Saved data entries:
★ ★ ★ ★ ★

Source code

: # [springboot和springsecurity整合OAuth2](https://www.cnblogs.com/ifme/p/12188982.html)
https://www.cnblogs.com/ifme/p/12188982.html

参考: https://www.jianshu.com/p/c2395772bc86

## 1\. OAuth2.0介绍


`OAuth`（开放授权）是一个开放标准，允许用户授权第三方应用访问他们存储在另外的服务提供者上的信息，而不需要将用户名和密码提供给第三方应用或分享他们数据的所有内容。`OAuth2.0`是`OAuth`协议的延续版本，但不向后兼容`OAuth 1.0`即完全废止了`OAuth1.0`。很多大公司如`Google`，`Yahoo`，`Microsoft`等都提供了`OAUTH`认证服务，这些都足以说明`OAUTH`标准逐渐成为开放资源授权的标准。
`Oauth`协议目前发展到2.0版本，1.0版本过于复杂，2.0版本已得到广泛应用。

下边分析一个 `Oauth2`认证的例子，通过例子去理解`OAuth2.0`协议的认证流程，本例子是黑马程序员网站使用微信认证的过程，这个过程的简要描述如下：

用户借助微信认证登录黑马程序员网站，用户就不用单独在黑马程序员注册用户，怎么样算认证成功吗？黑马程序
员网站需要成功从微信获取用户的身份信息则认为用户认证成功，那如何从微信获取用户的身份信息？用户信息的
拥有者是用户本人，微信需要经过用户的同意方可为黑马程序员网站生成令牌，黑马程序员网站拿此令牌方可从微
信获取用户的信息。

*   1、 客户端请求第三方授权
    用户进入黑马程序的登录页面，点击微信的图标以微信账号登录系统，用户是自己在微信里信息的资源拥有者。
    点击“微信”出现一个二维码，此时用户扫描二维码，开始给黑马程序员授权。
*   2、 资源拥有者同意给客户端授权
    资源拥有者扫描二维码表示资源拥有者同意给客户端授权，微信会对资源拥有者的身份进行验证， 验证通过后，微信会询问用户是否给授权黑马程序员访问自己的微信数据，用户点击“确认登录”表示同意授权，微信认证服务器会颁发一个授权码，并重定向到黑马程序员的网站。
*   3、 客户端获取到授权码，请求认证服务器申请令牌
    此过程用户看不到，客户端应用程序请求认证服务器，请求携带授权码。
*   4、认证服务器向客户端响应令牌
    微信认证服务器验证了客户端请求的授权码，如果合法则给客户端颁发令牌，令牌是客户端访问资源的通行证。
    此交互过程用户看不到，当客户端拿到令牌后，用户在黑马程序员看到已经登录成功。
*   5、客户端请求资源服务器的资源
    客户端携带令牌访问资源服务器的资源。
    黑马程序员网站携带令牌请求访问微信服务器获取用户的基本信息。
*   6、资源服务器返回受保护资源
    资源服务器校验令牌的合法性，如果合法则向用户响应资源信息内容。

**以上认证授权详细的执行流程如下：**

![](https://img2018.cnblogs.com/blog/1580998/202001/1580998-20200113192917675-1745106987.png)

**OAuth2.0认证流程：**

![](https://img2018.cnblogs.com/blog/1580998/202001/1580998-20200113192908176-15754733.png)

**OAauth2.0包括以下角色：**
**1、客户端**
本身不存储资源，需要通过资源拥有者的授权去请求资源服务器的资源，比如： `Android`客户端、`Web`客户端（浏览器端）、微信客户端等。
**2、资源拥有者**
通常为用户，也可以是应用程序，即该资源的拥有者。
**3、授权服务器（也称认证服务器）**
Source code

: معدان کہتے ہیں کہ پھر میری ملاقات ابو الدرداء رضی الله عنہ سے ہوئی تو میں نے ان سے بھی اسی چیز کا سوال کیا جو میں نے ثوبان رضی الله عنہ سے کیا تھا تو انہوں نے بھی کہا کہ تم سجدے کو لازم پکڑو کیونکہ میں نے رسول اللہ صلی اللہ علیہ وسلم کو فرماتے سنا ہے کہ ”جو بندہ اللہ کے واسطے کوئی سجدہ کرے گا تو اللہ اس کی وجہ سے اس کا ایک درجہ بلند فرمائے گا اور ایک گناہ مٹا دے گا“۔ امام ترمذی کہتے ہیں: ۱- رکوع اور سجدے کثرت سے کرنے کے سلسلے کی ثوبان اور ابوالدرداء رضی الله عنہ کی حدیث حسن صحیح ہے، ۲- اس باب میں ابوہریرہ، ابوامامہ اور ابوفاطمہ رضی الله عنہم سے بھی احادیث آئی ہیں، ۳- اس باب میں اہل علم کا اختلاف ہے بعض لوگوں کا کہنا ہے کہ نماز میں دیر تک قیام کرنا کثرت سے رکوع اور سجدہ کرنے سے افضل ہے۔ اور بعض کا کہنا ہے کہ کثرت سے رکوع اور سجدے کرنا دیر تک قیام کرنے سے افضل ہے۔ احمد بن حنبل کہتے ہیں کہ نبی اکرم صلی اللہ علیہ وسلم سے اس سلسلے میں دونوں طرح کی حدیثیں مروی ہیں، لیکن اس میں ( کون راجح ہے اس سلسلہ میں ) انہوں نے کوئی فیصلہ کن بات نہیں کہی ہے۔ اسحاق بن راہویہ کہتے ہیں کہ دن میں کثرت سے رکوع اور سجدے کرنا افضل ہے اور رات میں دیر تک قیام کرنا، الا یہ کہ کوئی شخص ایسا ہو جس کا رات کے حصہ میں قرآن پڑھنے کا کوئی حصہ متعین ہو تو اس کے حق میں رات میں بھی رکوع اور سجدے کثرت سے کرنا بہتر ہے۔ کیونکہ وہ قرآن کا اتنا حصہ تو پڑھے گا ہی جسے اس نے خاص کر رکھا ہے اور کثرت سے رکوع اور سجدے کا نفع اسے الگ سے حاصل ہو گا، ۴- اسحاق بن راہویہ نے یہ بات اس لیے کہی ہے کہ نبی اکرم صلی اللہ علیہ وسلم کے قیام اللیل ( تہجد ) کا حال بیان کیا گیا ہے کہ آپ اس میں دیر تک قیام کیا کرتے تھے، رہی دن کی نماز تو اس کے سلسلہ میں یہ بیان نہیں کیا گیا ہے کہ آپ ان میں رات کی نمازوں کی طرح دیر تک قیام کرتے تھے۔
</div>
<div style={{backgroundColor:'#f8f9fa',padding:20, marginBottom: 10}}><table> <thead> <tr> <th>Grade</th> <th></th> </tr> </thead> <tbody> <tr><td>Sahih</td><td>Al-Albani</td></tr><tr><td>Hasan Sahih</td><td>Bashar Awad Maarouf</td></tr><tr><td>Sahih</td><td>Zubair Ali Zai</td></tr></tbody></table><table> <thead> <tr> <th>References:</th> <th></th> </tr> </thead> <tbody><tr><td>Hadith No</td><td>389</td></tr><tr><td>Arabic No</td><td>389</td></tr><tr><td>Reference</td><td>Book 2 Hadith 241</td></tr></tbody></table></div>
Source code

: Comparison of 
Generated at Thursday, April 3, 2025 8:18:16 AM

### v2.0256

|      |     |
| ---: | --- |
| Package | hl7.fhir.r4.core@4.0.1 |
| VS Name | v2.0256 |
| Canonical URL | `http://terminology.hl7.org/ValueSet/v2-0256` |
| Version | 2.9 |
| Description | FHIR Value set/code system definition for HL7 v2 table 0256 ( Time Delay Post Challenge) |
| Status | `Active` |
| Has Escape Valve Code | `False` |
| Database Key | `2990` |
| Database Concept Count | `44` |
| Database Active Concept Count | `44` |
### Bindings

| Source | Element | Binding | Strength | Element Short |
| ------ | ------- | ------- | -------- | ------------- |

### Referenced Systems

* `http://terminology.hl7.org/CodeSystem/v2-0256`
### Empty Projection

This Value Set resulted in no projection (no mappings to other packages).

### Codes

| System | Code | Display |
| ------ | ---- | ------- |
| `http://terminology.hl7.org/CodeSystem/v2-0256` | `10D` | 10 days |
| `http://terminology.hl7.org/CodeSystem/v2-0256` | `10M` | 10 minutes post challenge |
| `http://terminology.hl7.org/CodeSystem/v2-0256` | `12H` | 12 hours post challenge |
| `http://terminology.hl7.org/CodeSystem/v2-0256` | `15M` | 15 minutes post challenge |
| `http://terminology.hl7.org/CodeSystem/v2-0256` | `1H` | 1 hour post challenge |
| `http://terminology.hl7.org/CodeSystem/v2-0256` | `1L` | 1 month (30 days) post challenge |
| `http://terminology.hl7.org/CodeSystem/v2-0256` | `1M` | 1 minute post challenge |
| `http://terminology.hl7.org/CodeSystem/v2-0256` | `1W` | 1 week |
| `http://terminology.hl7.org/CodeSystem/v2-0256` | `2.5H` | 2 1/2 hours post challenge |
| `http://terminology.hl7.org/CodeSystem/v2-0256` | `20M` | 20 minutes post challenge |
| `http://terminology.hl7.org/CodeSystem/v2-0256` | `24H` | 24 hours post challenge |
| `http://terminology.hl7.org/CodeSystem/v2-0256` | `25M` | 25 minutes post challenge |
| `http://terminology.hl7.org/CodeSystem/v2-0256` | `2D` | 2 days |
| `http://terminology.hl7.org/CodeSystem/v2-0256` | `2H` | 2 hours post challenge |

★ ★ ★ ★ ★

**Work to complete**.
Reproduce nothing but the lines from the line containing "Database Active Concept" to the last line of the data, each exactly as written.

**Response**.
| Database Active Concept Count | `44` |
### Bindings

| Source | Element | Binding | Strength | Element Short |
| ------ | ------- | ------- | -------- | ------------- |

### Referenced Systems

* `http://terminology.hl7.org/CodeSystem/v2-0256`
### Empty Projection

This Value Set resulted in no projection (no mappings to other packages).

### Codes

| System | Code | Display |
| ------ | ---- | ------- |
| `http://terminology.hl7.org/CodeSystem/v2-0256` | `10D` | 10 days |
| `http://terminology.hl7.org/CodeSystem/v2-0256` | `10M` | 10 minutes post challenge |
| `http://terminology.hl7.org/CodeSystem/v2-0256` | `12H` | 12 hours post challenge |
| `http://terminology.hl7.org/CodeSystem/v2-0256` | `15M` | 15 minutes post challenge |
| `http://terminology.hl7.org/CodeSystem/v2-0256` | `1H` | 1 hour post challenge |
| `http://terminology.hl7.org/CodeSystem/v2-0256` | `1L` | 1 month (30 days) post challenge |
| `http://terminology.hl7.org/CodeSystem/v2-0256` | `1M` | 1 minute post challenge |
| `http://terminology.hl7.org/CodeSystem/v2-0256` | `1W` | 1 week |
| `http://terminology.hl7.org/CodeSystem/v2-0256` | `2.5H` | 2 1/2 hours post challenge |
| `http://terminology.hl7.org/CodeSystem/v2-0256` | `20M` | 20 minutes post challenge |
| `http://terminology.hl7.org/CodeSystem/v2-0256` | `24H` | 24 hours post challenge |
| `http://terminology.hl7.org/CodeSystem/v2-0256` | `25M` | 25 minutes post challenge |
| `http://terminology.hl7.org/CodeSystem/v2-0256` | `2D` | 2 days |
| `http://terminology.hl7.org/CodeSystem/v2-0256` | `2H` | 2 hours post challenge |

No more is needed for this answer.